Update: See CN Review’s post on the same article. Kai identifies the story’s weakest link, the author’s incredibly misguided suggestion that the US might consider actively helping Chinese people subvert the GFW.
Also, be sure to see this piece on China’s censorship of domestic social media sites, and the West’s misconceptions about the prevalence of Twitter here. This is a good example of Americans seeing China only through the American prism, getting outraged about the blocking of Twitter, never realizing Twitter’s role in China’s social media scene is next to zero. Excellent commentary by Kaiser Kuo.
1 By merp
My grandparents could have told you this 40 years ago.
November 22, 2009 @ 11:28 am | Comment
2 By Richard
I’m not convinced. If you said they’d have tole me this in the early 1990s I’d be less skeptical.
November 22, 2009 @ 11:54 am | Comment
3 By Batman
‘but it is reality so we had better get used to it and adapt to it as best we can…
If you are sitting back and waiting for the coming collapse of China, it may be a very long and lonely wait’
GOOD!
So you have learnt.
How many kowtow you have done so far to be able to live in there?
I can tell you are not young at all so please don’t waste your time just pack and go back.
China will only welcome the true friends not the ones who have bad ideas like you-america vulture you have done enough harm to the world so F*** off.
November 22, 2009 @ 12:16 pm | Comment
4 By oiasunset
Batman,
You are being inappropriate in your comment. Richard can go and live wherever he like – even the “China haters” have the right to badmouth (sometimes tell lies) about China while living in the country. China is not like Singapore, the CCP doesn’t sue economists because they predict the “collapse of China” – Gordon Chang frequently go into China without any problem, for example.
Let them speak, because history will eventually speak – much like it does today.
November 22, 2009 @ 5:31 pm | Comment
5 By ecodelta
Communist, or at least a society bend to implement communist ideas, died long time ago. In Russia by the time of Stalin, in China maybe by the time of the cultural revolution, or maybe since the beginning.
What remains is just a mix of totalitarian/authoritarian regime, with different proportions depending on the circumstances, and which uses and promotes nationalism as sole legitimacy of it right to power.
But exacerbating nationalism is a dangerous thing, sometimes after demonizing an alleged enemy they get themselves limited in their strategic options (painted themselves on the wrong side of the room), and in case of crisis the temptation to try out a “Malvines/Falkland islands” option maybe too strong.

GIVEN INFORMATION:
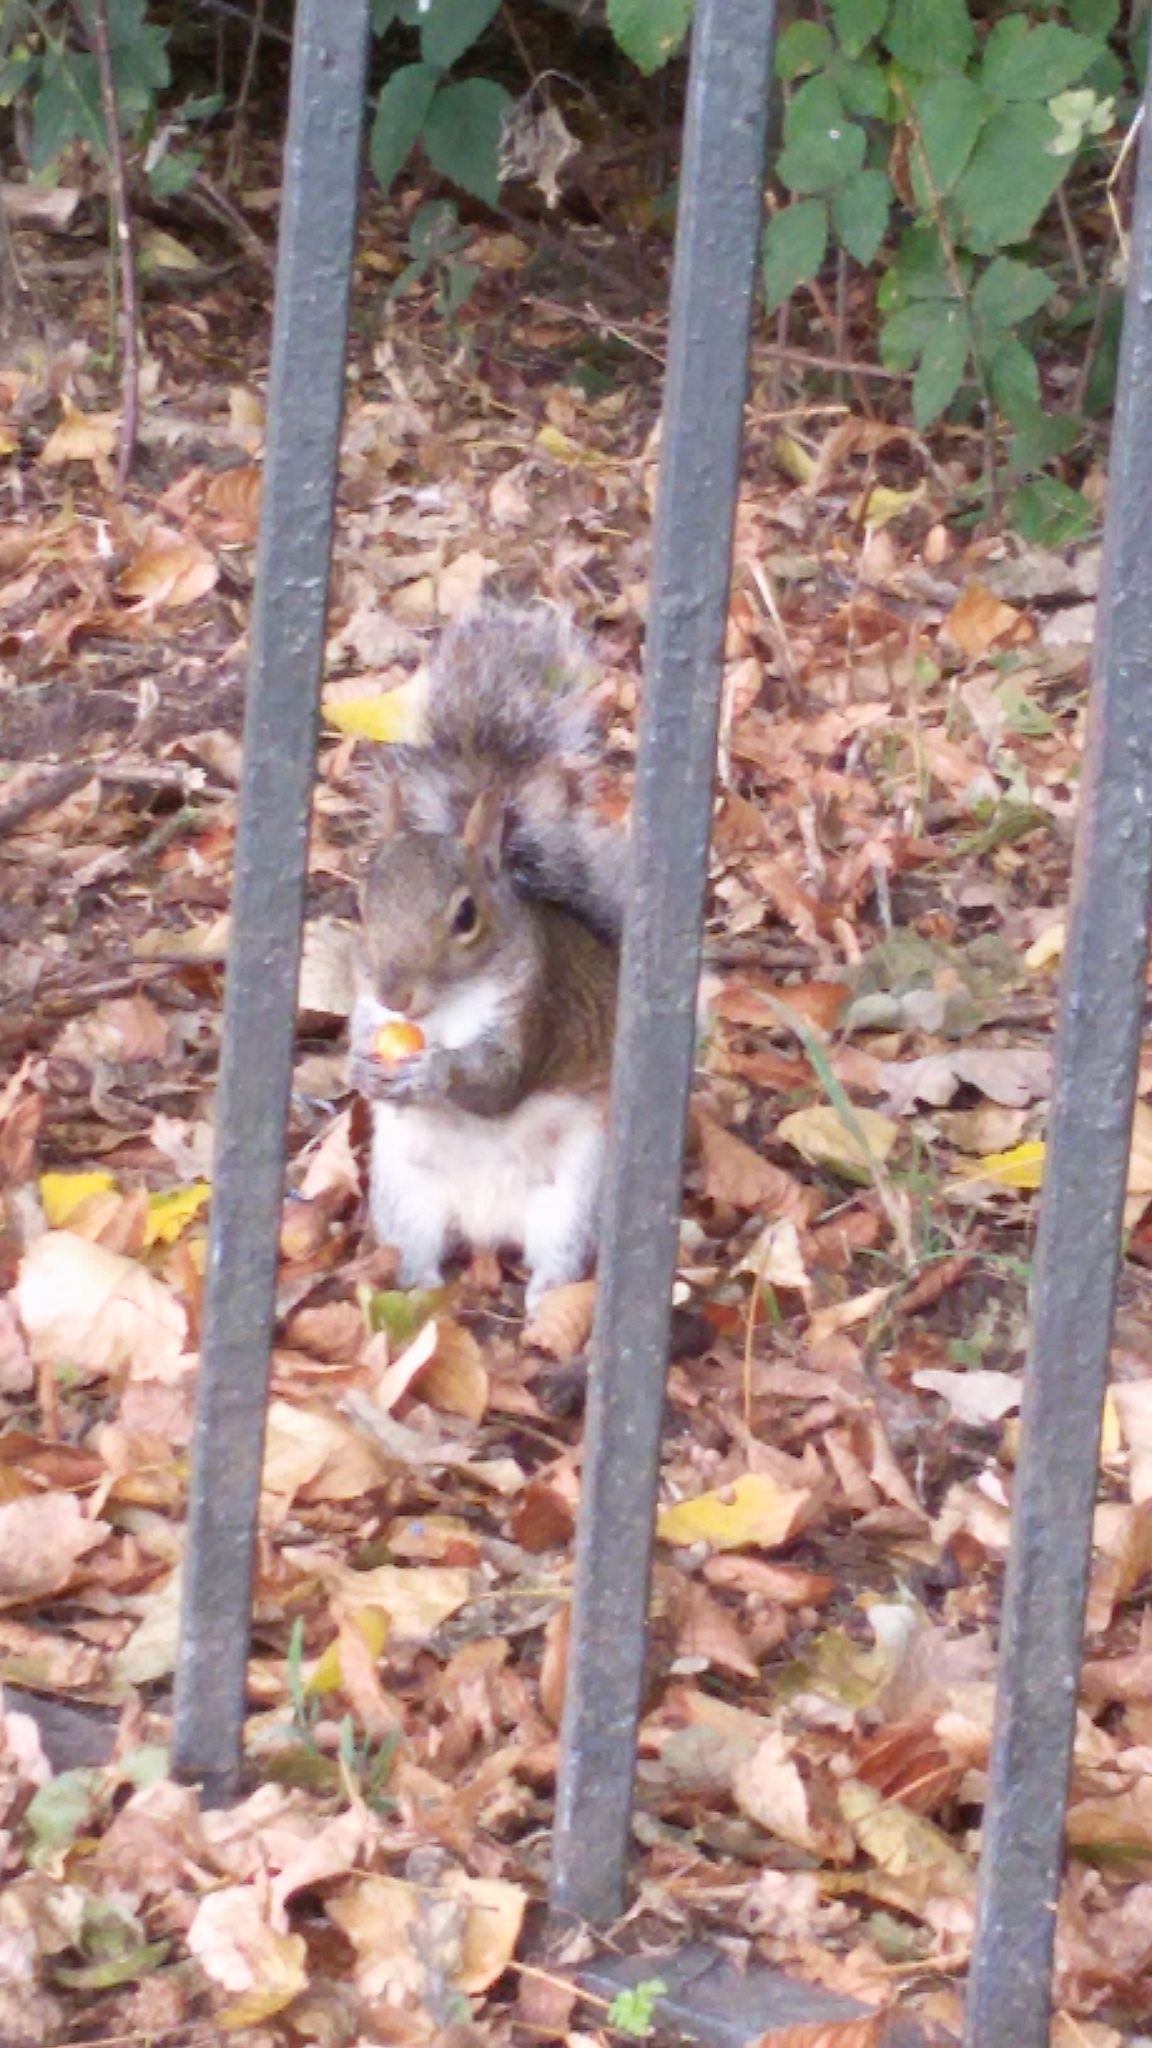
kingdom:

TO DO:
1/ For each statement about the China post, say yes or no and quote the words of the text that decide it. (a) The update says Kai identifies the story's weakest link. (b) The post says Twitter plays a large role in China's social media scene. (c) The commenter oiasunset says the CCP sues economists who predict China's collapse.
2/ Reproduce the China post between "Also, be sure" and "be less skeptical.", inclusive.
3/ List the usernames of all the commenters in the China post.
This material is not needed.

LIST OF SOLUTIONS:
1/
(a) Yes: "Kai identifies the story’s weakest link"
(b) No: "Twitter’s role in China’s social media scene is next to zero"
(c) No: "the CCP doesn’t sue economists because they predict the “collapse of China”"

2/
Also, be sure to see this piece on China’s censorship of domestic social media sites, and the West’s misconceptions about the prevalence of Twitter here. This is a good example of Americans seeing China only through the American prism, getting outraged about the blocking of Twitter, never realizing Twitter’s role in China’s social media scene is next to zero. Excellent commentary by Kaiser Kuo.
1 By merp
My grandparents could have told you this 40 years ago.
November 22, 2009 @ 11:28 am | Comment
2 By Richard
I’m not convinced. If you said they’d have tole me this in the early 1990s I’d be less skeptical.

3/ merp, Richard, Batman, oiasunset, ecodelta